Valsusa, affari e manganello

Il governo ha cacciato con la violenza poliziesca il presidio degli
attivisti della Valsusa che vigilavano contro l’inizio dei lavori del
TAV Torino-Lione.

Denunciamo questa grave aggressione ed esprimiamo solidarietà agli attivisti feriti.

Ancora una volta lo Stato mostra il suo carattere repressivo, di
comitato d’affari della classe dominante, e ci conferma nella nostra
lotta per una società senza classi e senza Stato.

La questione TAV Torino-Lione va vista sotto due aspetti
principali: l’utilità dell’opera per il capitalismo italiano, e i
riflessi sulla popolazione locale.

Sul primo aspetto, tecnici che hanno già prestato consulenza
al governo hanno sottolineato l’enorme spreco di risorse costituito
dalla costruzione di questa linea (tra i 13 e i 17 miliardi di euro a
carico dello Stato italiano) dato che la linea attuale è utilizzata
solo per circa un terzo, e il suo eventuale potenziamento coprirebbe il
fabbisogno di trasporto ferroviario per diversi decenni almeno.
La TAV Torino-Lione non corrisponde quindi a un effettivo “interesse
generale” del capitalismo italiano.
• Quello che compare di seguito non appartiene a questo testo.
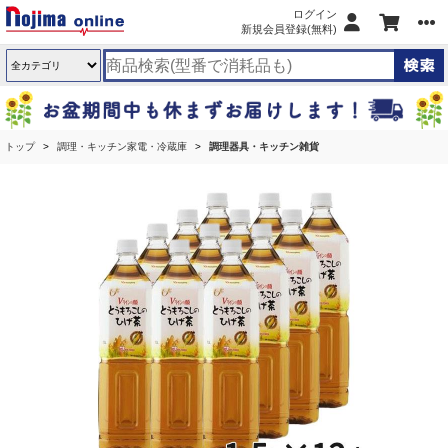
ログイン
新規会員登録(無料)
トップ
調理・キッチン家電・冷蔵庫
調理器具・キッチン雑貨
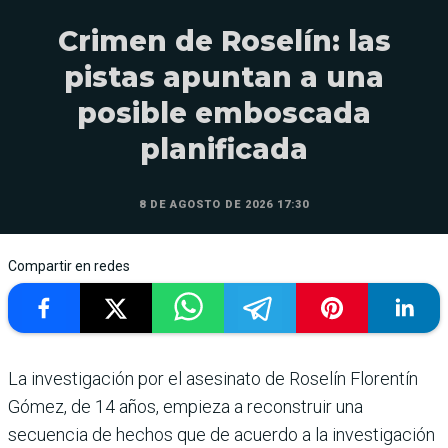
Crimen de Roselín: las
pistas apuntan a una
posible emboscada
planificada
8 DE AGOSTO DE 2026 17:30
Compartir en redes
La investigación por el asesinato de Roselín Florentín
Gómez, de 14 años, empieza a reconstruir una
secuencia de hechos que de acuerdo a la investigación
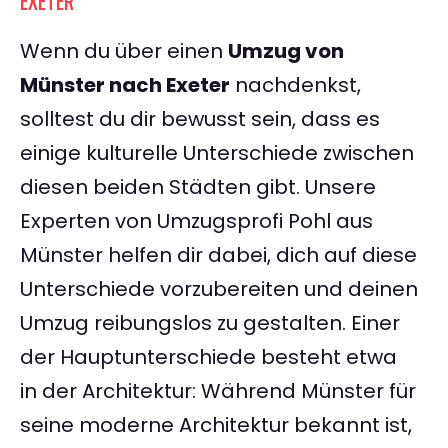
EXETER
Wenn du über einen
Umzug von
Münster nach Exeter
nachdenkst,
solltest du dir bewusst sein, dass es
einige kulturelle Unterschiede zwischen
diesen beiden Städten gibt. Unsere
Experten von Umzugsprofi Pohl aus
Münster helfen dir dabei, dich auf diese
Unterschiede vorzubereiten und deinen
Umzug reibungslos zu gestalten. Einer
der Hauptunterschiede besteht etwa
in der Architektur: Während Münster für
seine moderne Architektur bekannt ist,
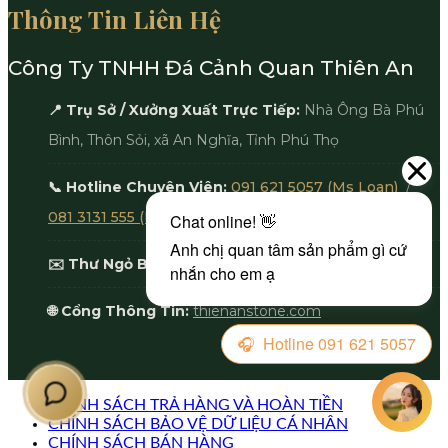
Thông Tin Liên Hệ
Công Ty TNHH Đá Cảnh Quan Thiên An
📍 Trụ Sở / Xưởng Xuất Trực Tiếp:
Nhà Ông Bà Phú
Bình, Thôn Sỏi, xã An Nghĩa, Tỉnh Phú Thọ
📞 Hotline Chuyên Viên:
091 621 5057 (Ms Loan)
/
081 3131 555 (Mr An)
✉️ Thư Ngỏ Báo Giá:
ceo@thienanstone.com
🌐 Cổng Thông Tin:
thienanstone.com
CHÍNH SÁCH TRẢ HÀNG VÀ HOÀN TIỀN
CHÍNH SÁCH BẢO VỆ DỮ LIỆU CÁ NHÂN
CHÍNH SÁCH BÁN HÀNG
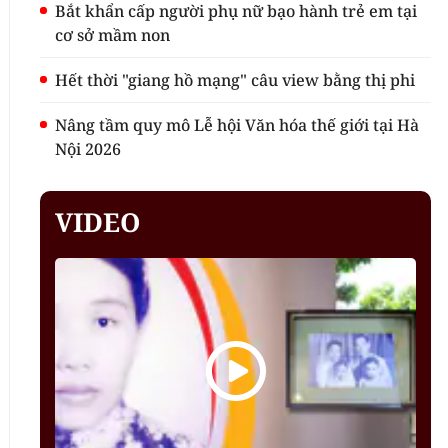
Bắt khẩn cấp người phụ nữ bạo hành trẻ em tại
cơ sở mầm non
Hết thời "giang hồ mạng" câu view bằng thị phi
Nâng tầm quy mô Lễ hội Văn hóa thế giới tại Hà
Nội 2026
VIDEO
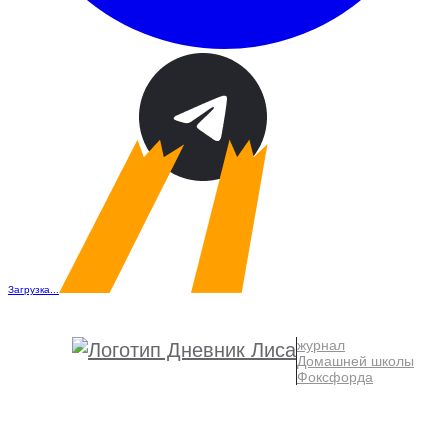
Загрузка...
журнал
Домашней школы
Фоксфорда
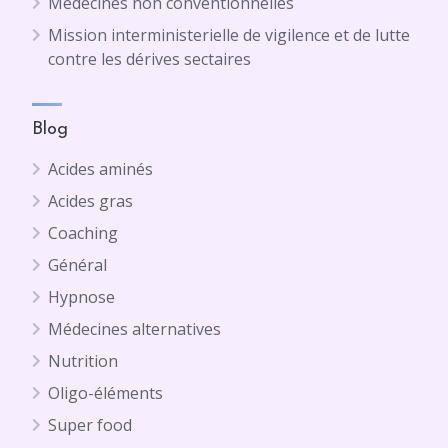
Médecines non conventionnelles
Mission interministerielle de vigilence et de lutte
contre les dérives sectaires
Blog
Acides aminés
Acides gras
Coaching
Général
Hypnose
Médecines alternatives
Nutrition
Oligo-éléments
Super food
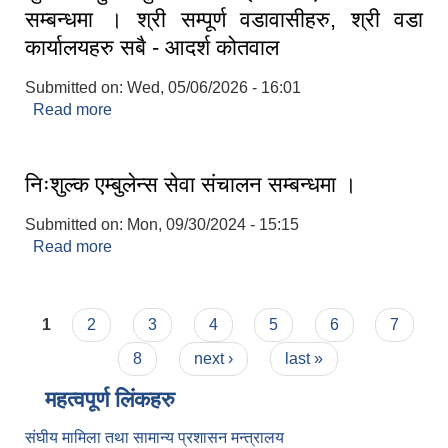
सम्बन्धमा । श्री सम्पूर्ण वडावासीहरु, श्री वडा
कार्यालयहरु सबै - आदर्श कोतवाल
Submitted on:
Wed, 05/06/2026 - 16:01
Read more
about नेशनल मेडिकल कलेज बीरगंजमा आदर्श कोतवाल
गा.पा.को सेवाग्राहीका लागि विभिन्न उपचार सेवा शुल्कमा छुट
सुविधाको सम्झौता भएको जानकारी सम्बन्धमा । श्री सम्पूर्ण
वडावासीहरु, श्री वडा कार्यालयहरु सबै - आदर्श कोतवाल
निःशुल्क एम्बुलेन्स सेवा संचालन सम्बन्धमा ।
Submitted on:
Mon, 09/30/2024 - 15:15
Read more
about निःशुल्क एम्बुलेन्स सेवा संचालन सम्बन्धमा ।
Pages
1
2
3
4
5
6
7
8
next ›
last »
महत्वपूर्ण लिंकहरु
संघीय मामिला तथा सामान्य प्रशासन मन्त्रालय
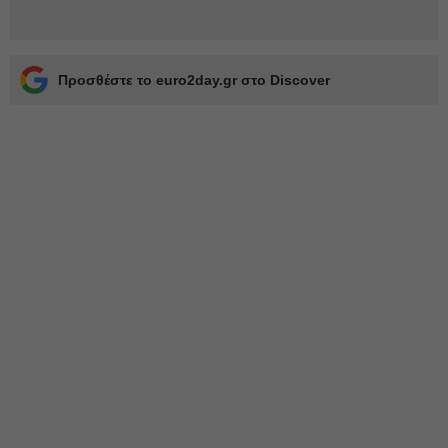
Προσθέστε το euro2day.gr στο Discover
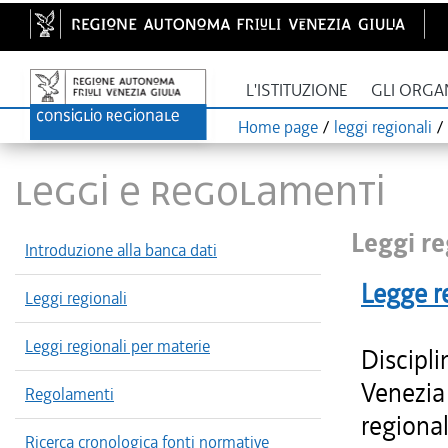
L'ISTITUZIONE
GLI ORGA
Home page
/
leggi regionali
/
LEGGI E REGOLAMENTI
Leggi re
Introduzione alla banca dati
Legge r
Leggi regionali
Leggi regionali per materie
Discipli
Venezia 
Regolamenti
regional
Ricerca cronologica fonti normative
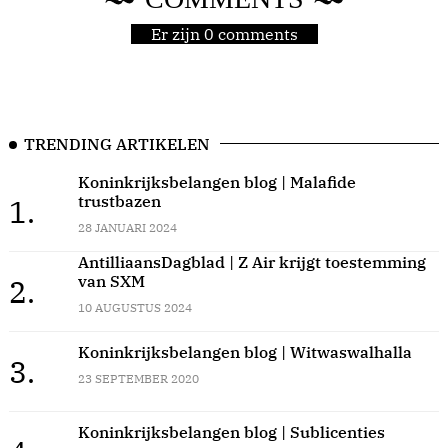
Er zijn 0 comments
TRENDING ARTIKELEN
Koninkrijksbelangen blog | Malafide
trustbazen
1.
28 JANUARI 2024
AntilliaansDagblad | Z Air krijgt toestemming
van SXM
2.
10 AUGUSTUS 2024
Koninkrijksbelangen blog | Witwaswalhalla
3.
23 SEPTEMBER 2020
Koninkrijksbelangen blog | Sublicenties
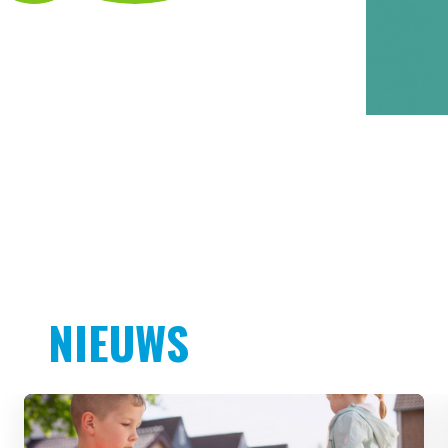
NIEUWS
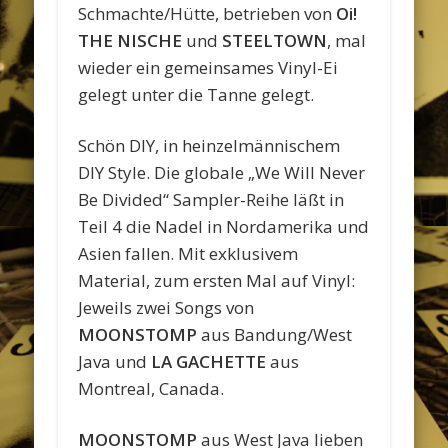
Schmachte/Hütte, betrieben von
Oi!
THE NISCHE
und
STEELTOWN
, mal
wieder ein gemeinsames Vinyl-Ei
gelegt unter die Tanne gelegt.
Schön DIY, in heinzelmännischem
DIY Style. Die globale „We Will Never
Be Divided“ Sampler-Reihe läßt in
Teil 4 die Nadel in Nordamerika und
Asien fallen. Mit exklusivem
Material, zum ersten Mal auf Vinyl:
Jeweils zwei Songs von
MOONSTOMP
aus Bandung/West
Java und
LA GACHETTE
aus
Montreal, Canada.
MOONSTOMP
aus West Java lieben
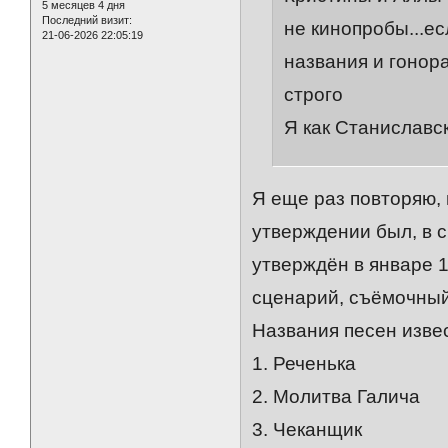
5 месяцев 4 дня
Последний визит:
не кинопробы...е
21-06-2026 22:05:19
названия и гонор
строго
Я как Станисла
Я еще раз повторяю, 
утверждении был, в 
утверждён в январе 1
сценарий, съёмочный
Названия песен изве
1. Реченька
2. Молитва Галича
3. Чеканщик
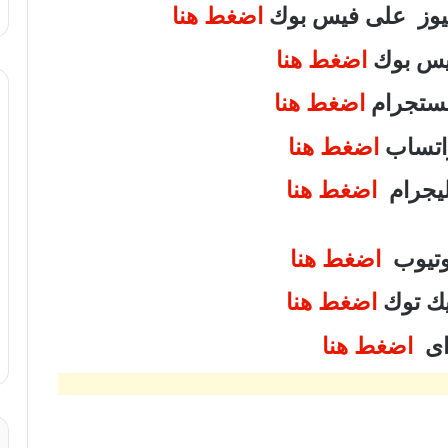
 نيوز على فيس بوك
اضغط هنا
فيس بوك
اضغط هنا
انستجرام
اضغط هنا
واتساب
اضغط هنا
تليجرام
اضغط هنا
يوتيوب
اضغط هنا
تيك توك
اضغط هنا
واى
اضغط هنا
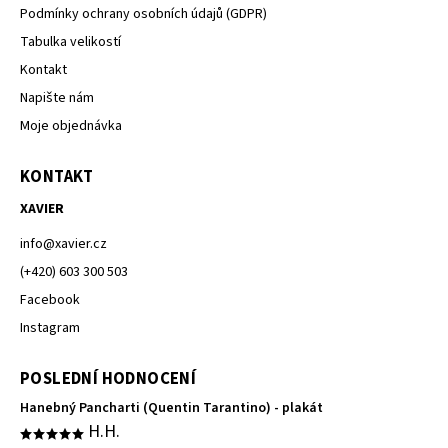
Podmínky ochrany osobních údajů (GDPR)
Tabulka velikostí
Kontakt
Napište nám
Moje objednávka
KONTAKT
XAVIER
info
@
xavier.cz
(+420) 603 300 503
Facebook
Instagram
POSLEDNÍ HODNOCENÍ
Hanebný Pancharti (Quentin Tarantino) - plakát
H.H.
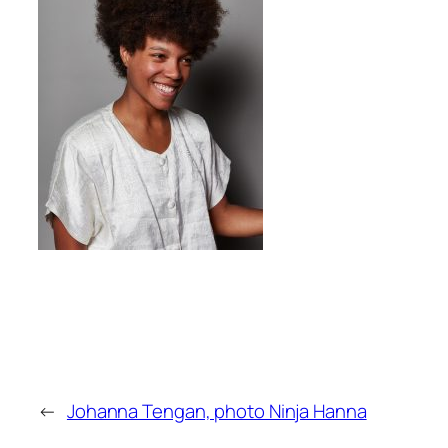
←
Johanna Tengan, photo Ninja Hanna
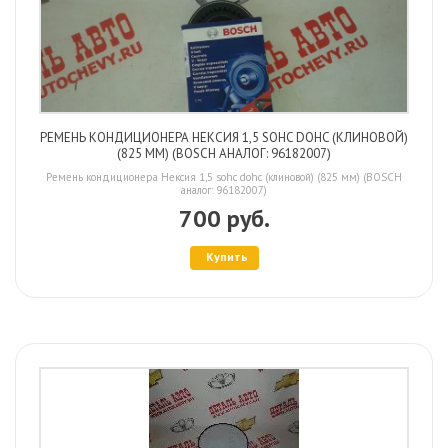
РЕМЕНЬ КОНДИЦИОНЕРА НЕКСИЯ 1,5 SOHC DOHC (КЛИНОВОЙ)
(825 ММ) (BOSCH АНАЛОГ: 96182007)
Ремень кондиционера Нексия 1,5 sohc dohc (клиновой) (825 мм) (BOSCH
аналог: 96182007)
700 руб.
Купить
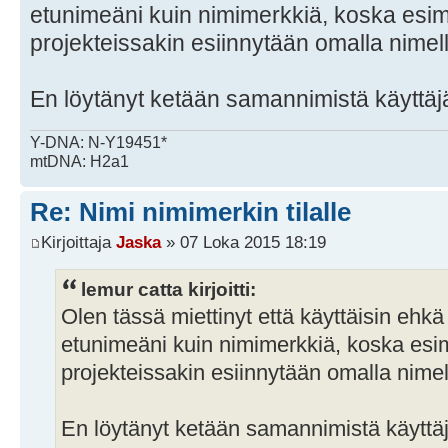
etunimeäni kuin nimimerkkiä, koska esi
projekteissakin esiinnytään omalla nimell
En löytänyt ketään samannimistä käyttäj
Y-DNA: N-Y19451*
mtDNA: H2a1
Re: Nimi nimimerkin tilalle
Kirjoittaja
Jaska
» 07 Loka 2015 18:19
lemur catta kirjoitti:
Olen tässä miettinyt että käyttäisin eh
etunimeäni kuin nimimerkkiä, koska es
projekteissakin esiinnytään omalla nimel
En löytänyt ketään samannimistä käyttäj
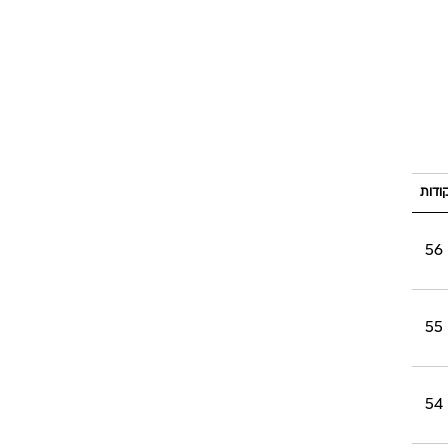
ודות
56
55
54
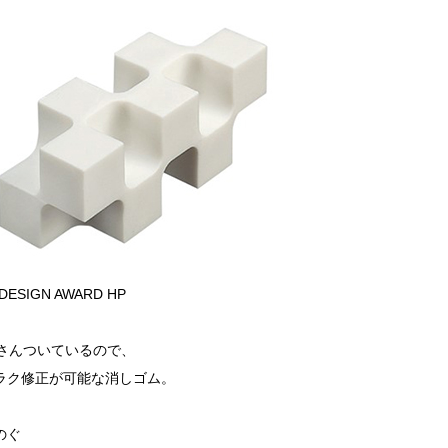
DESIGN AWARD HP
くさんついているので、
ラク修正が可能な消しゴム。
のぐ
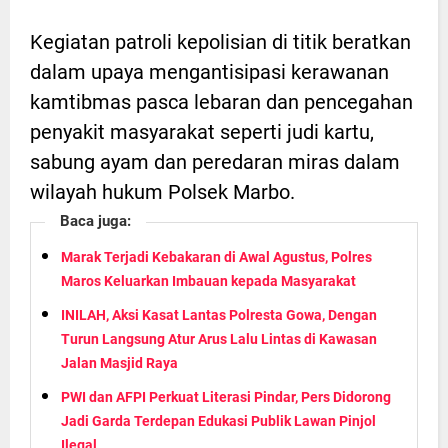
Kegiatan patroli kepolisian di titik beratkan
dalam upaya mengantisipasi kerawanan
kamtibmas pasca lebaran dan pencegahan
penyakit masyarakat seperti judi kartu,
sabung ayam dan peredaran miras dalam
wilayah hukum Polsek Marbo.
Baca juga:
Marak Terjadi Kebakaran di Awal Agustus, Polres
Maros Keluarkan Imbauan kepada Masyarakat
INILAH, Aksi Kasat Lantas Polresta Gowa, Dengan
Turun Langsung Atur Arus Lalu Lintas di Kawasan
Jalan Masjid Raya
PWI dan AFPI Perkuat Literasi Pindar, Pers Didorong
Jadi Garda Terdepan Edukasi Publik Lawan Pinjol
Ilegal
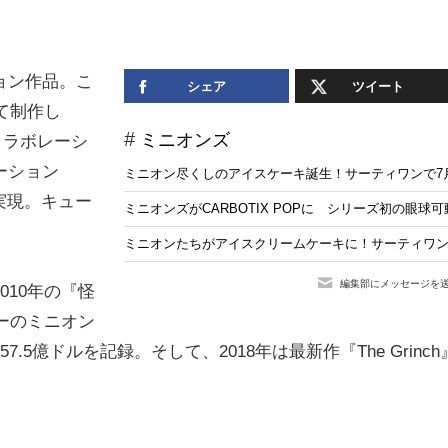
ョン作品。こ
シェア
ツイート
て制作し
ミニオンズ
コラボレーシ
ーション
ミニオン尽くしのアイスケーキ誕生！サーティワンで7月
実現。キュー
ミニオンズがCARBOTIX POPに シリーズ初の眼球
。
ミニオンたちがアイスクリームケーキに！サーティワン
編集部にメッセージを
10年の『怪
ーのミニオン
5億ドルを記録。そして、2018年は最新作『The Grinch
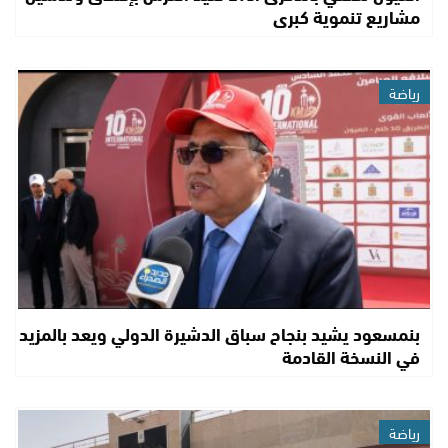
مشاريع تنموية كبرى
رياضة
بنمسعود يشيد بنجاح سباق الدشيرة الدولي ويعد بالمزيد
في النسخة القادمة
رياضة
Certo gran parte dei gruppi
economici italiani, autostrade della regione in testa, vedrebbero
meglio quel denaro speso diversamente, o non prelevato con le tasse, ma
hanno evitato di dare battaglia, avendo evidentemente altri favori da
ottenere.
Vi è una componente di “prestigio nazionale”, emersa nella battaglia in
sede UE per far passare il “Corridoio V” Lisbona-Kiev a sud, anziché a
nord, delle Alpi; dato che la Francia non considerava l’opera
strategica, l’Italia si è offerta di accollarsi anche metà del costo
sul versante francese…
Le decisioni a favore del TAV Torino-Lione sono però mosse
principalmente da interessi particolari, soprattutto quelli legati al
settore delle costruzioni, cui non è estraneo lo stesso ministro Pietro
Lunardi la cui società RockSoil, ora “ceduta” a familiari, ha ottenuto
l’incarico di progettazione dell’opera.
Il fatto che tutti i maggiori partiti nazionali sono a favore della
costruzione della tratta significa solo che questi interessi sono tanto
forti da essersi comperati il loro consenso. Essi sono pronti a gettare
l’equivalente di una legge finanziaria per fare tunnel sotto le Alpi
che rimarranno ampiamente inutilizzati, mentre ogni giorno centinaia di
migliaia di lavoratori sopportano ore di code sulle strade e ritardi
sui treni per mancanza di investimenti su strozzature viarie note da
decenni. I lavoratori sono costretti a pagare tasse che serviranno a
rimpinguare i profitti di gruppi privati, di cui qualche rivolo si
trasformerà in tangenti a pubblici funzionari e politici, ad uno Stato
incapace di garantire loro una mobilità decente.
Tutto questo dimostra solo come lo Stato e il sistema dei partiti
parlamentari siano in mano ai vari gruppi affaristici, e che la
democrazia rappresentativa borghese, lungi dal porvi un argine, è uno
strumento per il loro dominio.

La mobilitazione contro il TAV è nata con i caratteri localistici e
interclassisti tipici di questi casi, in cui interessi legati alle
proprietà immobiliari si mescolano con la protezione di salute e
ambiente.

La popolazione locale ha manifestato una decisa opposizione
per i disagi, i danni economici e i pericoli per la salute che i lavori
(per un decennio almeno) e l’esercizio del TAV comportano e potrebbero
comportare, anche per la presenza di amianto e uranio.
Indipendentemente dalle valutazioni sull’utilità dell’opera, governo,
enti e società promotori e responsabili del progetto anziché affrontare
fino in fondo queste preoccupazioni, valutare i rischi, studiare i
possibili rimedi e indennizzare i danni economici, hanno proceduto per
diktat e con la militarizzazione della valle. In Francia ad esempio la
distanza minima tra la linea ad alta velocità e le case è di 150 metri,
contro i 30 metri dell’Italia.
Il governo ha mostrato il volto della sprezzante tracotanza del
ministro-affarista e alla mobilitazione della popolazione non ha saputo
rispondere con altro strumento che i manganelli. Una ragione in più
perché coloro che si sono mobilitati contro il TAV riflettano sul ruolo
di classe dello Stato e sulla necessità di contrapporre il protagonismo
dei lavoratori all’ingannevole parlamentarismo borghese.
Per questo una lotta che è nata come localistica può contribuire a rafforzare la consapevolezza comunista.